- **The problem**:
From the data below, set down exactly the lines between the one holding "of human Hodgkin's" and the one holding "(IHC) of unremarkable", inclusive, and no others.

(Information shown Opens)

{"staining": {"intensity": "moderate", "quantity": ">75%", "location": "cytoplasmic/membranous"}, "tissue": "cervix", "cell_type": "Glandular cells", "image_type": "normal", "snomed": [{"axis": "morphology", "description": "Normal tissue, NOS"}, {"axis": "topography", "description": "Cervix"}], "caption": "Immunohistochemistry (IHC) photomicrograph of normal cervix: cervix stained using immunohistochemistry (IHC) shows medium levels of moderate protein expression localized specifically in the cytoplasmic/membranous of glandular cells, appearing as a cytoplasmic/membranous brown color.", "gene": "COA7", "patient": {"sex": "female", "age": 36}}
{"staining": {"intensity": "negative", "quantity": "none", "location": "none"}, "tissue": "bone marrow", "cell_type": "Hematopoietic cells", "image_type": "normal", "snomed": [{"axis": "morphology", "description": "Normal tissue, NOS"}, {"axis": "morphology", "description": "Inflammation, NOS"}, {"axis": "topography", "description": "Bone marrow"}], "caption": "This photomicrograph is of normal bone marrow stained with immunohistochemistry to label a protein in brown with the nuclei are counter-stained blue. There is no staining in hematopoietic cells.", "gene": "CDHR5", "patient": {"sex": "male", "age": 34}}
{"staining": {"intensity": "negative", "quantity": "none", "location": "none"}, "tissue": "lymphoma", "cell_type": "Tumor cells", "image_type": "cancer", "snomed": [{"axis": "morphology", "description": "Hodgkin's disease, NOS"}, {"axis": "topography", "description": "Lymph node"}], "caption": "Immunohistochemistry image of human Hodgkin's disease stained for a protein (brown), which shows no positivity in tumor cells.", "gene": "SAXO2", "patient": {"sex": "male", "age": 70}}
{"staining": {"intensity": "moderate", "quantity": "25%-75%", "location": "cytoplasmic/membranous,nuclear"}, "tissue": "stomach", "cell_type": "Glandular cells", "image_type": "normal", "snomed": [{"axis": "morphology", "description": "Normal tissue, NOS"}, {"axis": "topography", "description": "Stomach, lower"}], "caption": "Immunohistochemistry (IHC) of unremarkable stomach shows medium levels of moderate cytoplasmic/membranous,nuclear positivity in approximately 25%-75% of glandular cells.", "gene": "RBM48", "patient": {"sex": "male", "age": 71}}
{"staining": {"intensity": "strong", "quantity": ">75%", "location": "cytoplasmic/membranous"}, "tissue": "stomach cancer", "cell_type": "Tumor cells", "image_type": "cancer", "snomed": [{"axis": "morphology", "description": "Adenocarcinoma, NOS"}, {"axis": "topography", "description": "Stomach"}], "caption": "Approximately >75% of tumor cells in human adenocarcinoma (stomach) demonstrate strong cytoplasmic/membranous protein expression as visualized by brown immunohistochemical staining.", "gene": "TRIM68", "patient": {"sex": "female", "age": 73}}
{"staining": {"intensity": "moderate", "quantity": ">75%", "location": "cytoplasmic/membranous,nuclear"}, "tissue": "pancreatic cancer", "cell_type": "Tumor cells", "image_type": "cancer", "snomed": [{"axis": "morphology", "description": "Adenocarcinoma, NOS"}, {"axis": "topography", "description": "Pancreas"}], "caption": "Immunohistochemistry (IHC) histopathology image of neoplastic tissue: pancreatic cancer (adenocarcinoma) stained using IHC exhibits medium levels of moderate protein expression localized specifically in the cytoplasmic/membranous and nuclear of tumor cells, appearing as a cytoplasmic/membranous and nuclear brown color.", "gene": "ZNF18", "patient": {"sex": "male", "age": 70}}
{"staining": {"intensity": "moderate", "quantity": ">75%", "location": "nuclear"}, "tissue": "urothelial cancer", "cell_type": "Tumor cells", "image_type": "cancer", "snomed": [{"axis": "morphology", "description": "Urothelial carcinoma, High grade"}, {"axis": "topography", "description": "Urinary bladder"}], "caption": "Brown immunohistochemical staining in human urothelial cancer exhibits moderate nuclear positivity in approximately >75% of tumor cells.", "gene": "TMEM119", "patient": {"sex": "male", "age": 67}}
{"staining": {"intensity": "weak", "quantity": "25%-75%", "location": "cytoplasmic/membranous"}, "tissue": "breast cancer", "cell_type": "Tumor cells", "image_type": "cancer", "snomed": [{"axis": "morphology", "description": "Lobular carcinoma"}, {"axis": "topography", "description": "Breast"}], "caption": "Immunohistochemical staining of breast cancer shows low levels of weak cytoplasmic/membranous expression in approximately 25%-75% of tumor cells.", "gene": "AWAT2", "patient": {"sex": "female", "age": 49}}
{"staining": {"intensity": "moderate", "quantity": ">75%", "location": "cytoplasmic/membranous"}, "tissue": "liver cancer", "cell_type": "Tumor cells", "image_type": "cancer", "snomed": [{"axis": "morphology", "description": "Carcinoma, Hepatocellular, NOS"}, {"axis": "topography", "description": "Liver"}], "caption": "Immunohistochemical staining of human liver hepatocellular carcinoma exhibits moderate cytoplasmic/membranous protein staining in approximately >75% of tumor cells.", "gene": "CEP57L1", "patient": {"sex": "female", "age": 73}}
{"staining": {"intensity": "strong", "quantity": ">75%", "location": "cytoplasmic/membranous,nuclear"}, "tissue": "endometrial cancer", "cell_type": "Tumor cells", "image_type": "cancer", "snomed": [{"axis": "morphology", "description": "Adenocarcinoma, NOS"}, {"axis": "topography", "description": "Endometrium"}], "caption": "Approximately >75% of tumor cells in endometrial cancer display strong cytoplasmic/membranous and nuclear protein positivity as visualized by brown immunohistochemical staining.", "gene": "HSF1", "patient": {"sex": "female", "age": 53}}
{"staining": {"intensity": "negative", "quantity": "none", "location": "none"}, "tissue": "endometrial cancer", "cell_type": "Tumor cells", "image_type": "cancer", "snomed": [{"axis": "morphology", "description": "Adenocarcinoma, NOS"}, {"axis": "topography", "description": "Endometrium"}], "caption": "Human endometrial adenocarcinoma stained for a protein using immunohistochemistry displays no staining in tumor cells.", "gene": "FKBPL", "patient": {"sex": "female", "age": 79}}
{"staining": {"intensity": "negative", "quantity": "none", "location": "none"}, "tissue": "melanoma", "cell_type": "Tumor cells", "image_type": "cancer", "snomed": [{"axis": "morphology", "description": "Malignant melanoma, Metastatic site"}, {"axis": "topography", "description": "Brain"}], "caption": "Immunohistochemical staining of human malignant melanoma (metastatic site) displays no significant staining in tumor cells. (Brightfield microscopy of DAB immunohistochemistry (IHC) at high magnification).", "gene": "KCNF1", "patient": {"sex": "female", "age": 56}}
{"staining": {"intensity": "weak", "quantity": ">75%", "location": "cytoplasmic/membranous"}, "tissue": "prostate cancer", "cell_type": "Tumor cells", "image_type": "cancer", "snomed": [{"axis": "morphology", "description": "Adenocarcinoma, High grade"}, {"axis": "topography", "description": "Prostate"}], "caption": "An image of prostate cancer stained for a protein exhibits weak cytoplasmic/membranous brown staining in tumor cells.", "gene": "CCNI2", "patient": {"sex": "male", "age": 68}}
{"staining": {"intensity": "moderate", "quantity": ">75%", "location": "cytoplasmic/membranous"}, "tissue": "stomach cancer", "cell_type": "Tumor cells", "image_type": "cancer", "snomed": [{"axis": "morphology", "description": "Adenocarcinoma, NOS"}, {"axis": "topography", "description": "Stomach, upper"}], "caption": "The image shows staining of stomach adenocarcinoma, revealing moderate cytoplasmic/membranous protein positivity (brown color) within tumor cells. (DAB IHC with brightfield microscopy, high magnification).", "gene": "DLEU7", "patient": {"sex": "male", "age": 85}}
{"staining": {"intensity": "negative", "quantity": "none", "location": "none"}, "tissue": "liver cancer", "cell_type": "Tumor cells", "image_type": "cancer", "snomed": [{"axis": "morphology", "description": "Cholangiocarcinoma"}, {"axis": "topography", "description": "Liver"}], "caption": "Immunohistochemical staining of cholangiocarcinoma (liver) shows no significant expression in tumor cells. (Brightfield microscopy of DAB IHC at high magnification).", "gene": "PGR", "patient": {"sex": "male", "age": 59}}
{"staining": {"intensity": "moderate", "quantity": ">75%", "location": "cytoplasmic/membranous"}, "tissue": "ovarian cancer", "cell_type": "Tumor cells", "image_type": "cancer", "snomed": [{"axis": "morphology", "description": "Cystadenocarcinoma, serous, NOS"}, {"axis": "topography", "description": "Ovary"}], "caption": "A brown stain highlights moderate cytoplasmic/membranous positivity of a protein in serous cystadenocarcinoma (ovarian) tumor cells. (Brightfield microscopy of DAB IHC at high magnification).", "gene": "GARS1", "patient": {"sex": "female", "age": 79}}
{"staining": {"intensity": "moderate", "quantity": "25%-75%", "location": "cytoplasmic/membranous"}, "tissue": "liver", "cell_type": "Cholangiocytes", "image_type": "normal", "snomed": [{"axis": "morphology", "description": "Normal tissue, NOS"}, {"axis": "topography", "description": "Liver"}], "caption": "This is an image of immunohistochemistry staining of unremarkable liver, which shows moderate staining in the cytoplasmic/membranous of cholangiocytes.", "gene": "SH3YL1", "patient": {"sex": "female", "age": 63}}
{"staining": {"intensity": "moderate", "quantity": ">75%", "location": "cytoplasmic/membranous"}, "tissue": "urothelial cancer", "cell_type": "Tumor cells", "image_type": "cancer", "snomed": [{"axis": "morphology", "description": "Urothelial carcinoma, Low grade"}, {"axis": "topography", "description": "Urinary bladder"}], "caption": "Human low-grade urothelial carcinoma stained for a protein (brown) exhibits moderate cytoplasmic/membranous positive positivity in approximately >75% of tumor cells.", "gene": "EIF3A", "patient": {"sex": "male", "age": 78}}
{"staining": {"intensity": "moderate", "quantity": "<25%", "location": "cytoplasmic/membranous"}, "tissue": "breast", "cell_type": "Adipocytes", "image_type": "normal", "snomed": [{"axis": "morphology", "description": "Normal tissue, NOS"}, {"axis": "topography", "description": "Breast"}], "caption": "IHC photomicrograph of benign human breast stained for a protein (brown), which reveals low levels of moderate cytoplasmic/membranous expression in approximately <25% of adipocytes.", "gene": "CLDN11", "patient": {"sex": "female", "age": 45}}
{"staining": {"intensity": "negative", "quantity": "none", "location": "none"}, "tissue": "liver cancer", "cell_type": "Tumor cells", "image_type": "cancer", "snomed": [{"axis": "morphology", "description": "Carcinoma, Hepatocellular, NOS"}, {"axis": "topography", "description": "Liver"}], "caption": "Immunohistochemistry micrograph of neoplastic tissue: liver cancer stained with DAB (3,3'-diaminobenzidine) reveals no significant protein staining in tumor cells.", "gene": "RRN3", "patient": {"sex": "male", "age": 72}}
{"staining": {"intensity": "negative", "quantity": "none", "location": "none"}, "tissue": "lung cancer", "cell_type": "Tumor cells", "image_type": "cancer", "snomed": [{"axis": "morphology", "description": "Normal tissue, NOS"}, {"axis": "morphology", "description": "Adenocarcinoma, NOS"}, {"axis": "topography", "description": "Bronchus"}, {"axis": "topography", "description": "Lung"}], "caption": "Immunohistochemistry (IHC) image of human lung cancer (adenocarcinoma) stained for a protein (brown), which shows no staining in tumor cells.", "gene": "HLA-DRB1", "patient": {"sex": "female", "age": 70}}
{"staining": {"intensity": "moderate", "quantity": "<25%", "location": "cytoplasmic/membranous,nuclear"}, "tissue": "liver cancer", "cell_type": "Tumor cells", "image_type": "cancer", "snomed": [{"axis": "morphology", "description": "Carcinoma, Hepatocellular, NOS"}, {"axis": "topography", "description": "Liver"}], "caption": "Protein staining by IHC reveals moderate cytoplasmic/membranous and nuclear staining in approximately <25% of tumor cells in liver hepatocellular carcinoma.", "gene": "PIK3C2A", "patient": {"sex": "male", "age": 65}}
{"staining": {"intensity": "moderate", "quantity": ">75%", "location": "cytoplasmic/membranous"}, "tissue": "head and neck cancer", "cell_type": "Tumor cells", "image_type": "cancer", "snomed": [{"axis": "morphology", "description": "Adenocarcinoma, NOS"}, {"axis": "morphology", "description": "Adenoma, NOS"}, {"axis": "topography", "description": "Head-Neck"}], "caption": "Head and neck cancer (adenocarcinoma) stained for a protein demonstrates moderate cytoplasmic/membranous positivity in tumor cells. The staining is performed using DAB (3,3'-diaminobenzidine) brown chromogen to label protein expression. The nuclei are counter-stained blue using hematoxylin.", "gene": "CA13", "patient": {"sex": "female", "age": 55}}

(Information shown Closes)

- **Response area**:
{"staining": {"intensity": "negative", "quantity": "none", "location": "none"}, "tissue": "lymphoma", "cell_type": "Tumor cells", "image_type": "cancer", "snomed": [{"axis": "morphology", "description": "Hodgkin's disease, NOS"}, {"axis": "topography", "description": "Lymph node"}], "caption": "Immunohistochemistry image of human Hodgkin's disease stained for a protein (brown), which shows no positivity in tumor cells.", "gene": "SAXO2", "patient": {"sex": "male", "age": 70}}
{"staining": {"intensity": "moderate", "quantity": "25%-75%", "location": "cytoplasmic/membranous,nuclear"}, "tissue": "stomach", "cell_type": "Glandular cells", "image_type": "normal", "snomed": [{"axis": "morphology", "description": "Normal tissue, NOS"}, {"axis": "topography", "description": "Stomach, lower"}], "caption": "Immunohistochemistry (IHC) of unremarkable stomach shows medium levels of moderate cytoplasmic/membranous,nuclear positivity in approximately 25%-75% of glandular cells.", "gene": "RBM48", "patient": {"sex": "male", "age": 71}}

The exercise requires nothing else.